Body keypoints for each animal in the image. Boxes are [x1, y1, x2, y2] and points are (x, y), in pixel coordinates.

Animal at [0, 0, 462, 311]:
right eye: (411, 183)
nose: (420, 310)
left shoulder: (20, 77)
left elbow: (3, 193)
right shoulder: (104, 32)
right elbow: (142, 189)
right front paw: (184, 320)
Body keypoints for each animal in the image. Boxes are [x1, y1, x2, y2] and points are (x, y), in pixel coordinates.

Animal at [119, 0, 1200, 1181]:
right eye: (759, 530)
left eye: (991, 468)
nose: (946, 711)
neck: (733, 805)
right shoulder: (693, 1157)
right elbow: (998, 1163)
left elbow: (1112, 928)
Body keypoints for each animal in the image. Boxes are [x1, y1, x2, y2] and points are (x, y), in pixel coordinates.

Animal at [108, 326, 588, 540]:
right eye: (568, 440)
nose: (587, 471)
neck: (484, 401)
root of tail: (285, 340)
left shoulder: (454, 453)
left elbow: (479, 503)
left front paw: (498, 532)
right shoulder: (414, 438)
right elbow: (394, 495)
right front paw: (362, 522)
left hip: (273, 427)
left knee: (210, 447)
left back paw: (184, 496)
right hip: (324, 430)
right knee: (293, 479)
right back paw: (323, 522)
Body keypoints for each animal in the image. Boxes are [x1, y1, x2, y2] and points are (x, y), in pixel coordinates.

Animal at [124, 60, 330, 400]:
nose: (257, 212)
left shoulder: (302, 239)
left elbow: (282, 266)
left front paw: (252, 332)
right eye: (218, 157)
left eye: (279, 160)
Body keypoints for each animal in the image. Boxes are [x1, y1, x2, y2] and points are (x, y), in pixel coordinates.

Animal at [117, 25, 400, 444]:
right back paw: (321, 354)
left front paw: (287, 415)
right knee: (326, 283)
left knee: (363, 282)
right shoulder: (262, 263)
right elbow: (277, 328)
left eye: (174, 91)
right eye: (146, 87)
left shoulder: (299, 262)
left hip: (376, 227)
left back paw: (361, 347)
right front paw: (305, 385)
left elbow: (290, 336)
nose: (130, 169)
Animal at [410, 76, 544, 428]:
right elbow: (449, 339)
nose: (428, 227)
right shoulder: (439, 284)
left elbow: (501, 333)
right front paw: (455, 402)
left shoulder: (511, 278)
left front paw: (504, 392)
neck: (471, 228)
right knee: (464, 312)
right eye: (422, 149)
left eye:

§ §

### [What is expected]
Where a line of the records holds the word "back", copy that line.

### [Answer box]
left back paw: (184, 496)
right back paw: (323, 522)
right back paw: (321, 354)
left back paw: (361, 347)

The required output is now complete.